Solved challenge A 11: Provide a research literature reference for the diffusive speed of light in the solar interior. Prize awarded to Zach Espiritu.
Solved challenge A 13: Send in a quality CAD drawing of a Foucault gyroscope. Prize also awarded to Zach Espiritu.
Solved challenge A 14: Take and send in a beautiful and clear photograph of how a candle flame reacts to a rubbed comb or, better, of how it splits in a high electric field. Prize awarded to Shubham Das and Rakesh Kumar.

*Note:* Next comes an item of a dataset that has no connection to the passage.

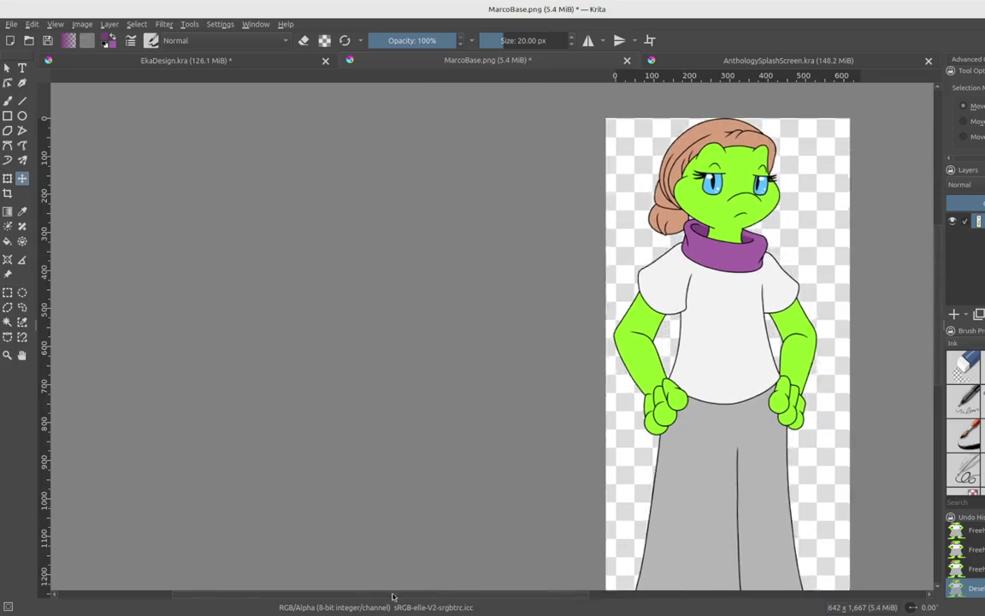
scroll(620, 513, right, 5)
key(minus)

Solved challenge A 20: Produce an animation that is unique throughout the world, one that shows clearly how two belts behave as fermions under exchange, complementing the now standard visualisation that a belt behaves like a fermion under rotations. Together with the usual belt trick, the animation would thus visualize the spin-statistics theorem for spin 1/2. The ideas and the original physical behaviour to be shown are straightforward, but the graphic work will take a bit of patience. The resulting animation would extend the applet shown at http://www.gregegan.net/APPLETS/21/21.html to a situation with two belt buckles and four belts. If you are interested, get in touch with me. One option could be to start with the software at http://www.cs.indiana.edu/~hansona/quatvis/Belt-Trick/index.html and then expanding it. The resulting animation will be unique world-wide, and I would build it into the text. The prize goes to Antonio Martos for his wonderful animation.
Solved challenge C 4: Extrapolate the measured up and down quark masses to Planck energy, using the standard model. Solved by Shun Zhou.
Solved challenge C 8: Formulate, for the strand model, a simple relation between strand diameter and the Planck time. Solved in the new edition of volume VI.
Solved challenge C 12: Find, for the strand model, a compelling deduction of the gluon tangles. Solved in the new edition of volume VI.
Solved challenge C 16: Calculate or estimate the ropelength of the (corrected) Higgs tangle (volume VI). Solved by Eric Rawdon and Rob Sharein.
Solved challenge F 1: Discover the correct tangles, in volume VI, for the leptons. Solved in 2018 by CS.
Solved challenge F 2: Draw a 3d picture in eps format of space-time curvature like the one linked here and allow me to use it in the text. Solved in 2018 by Farooq Ahmad Bhat.